'''

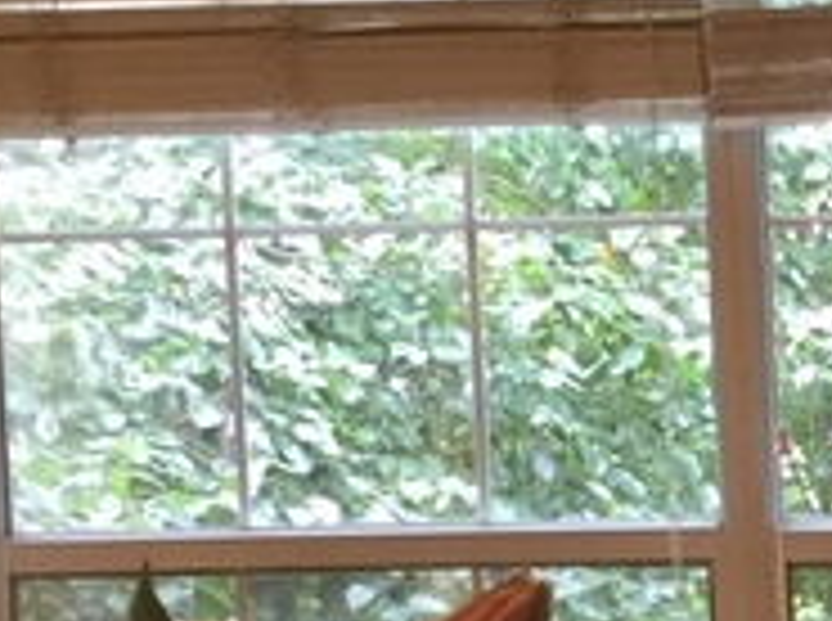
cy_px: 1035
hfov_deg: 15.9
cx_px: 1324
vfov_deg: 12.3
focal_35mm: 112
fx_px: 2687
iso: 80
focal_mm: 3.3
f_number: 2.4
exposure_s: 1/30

'''
'''

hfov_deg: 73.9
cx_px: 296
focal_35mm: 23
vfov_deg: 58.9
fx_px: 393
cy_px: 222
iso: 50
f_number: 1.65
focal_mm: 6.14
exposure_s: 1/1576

'''

▶ _Activity_
Above is a listing; print exactly its lines from the one with "vfov_deg: 12.3" through the one with "exposure_s: 1/30", and no other lines.

▶ _Solution to this task_
vfov_deg: 12.3
focal_35mm: 112
fx_px: 2687
iso: 80
focal_mm: 3.3
f_number: 2.4
exposure_s: 1/30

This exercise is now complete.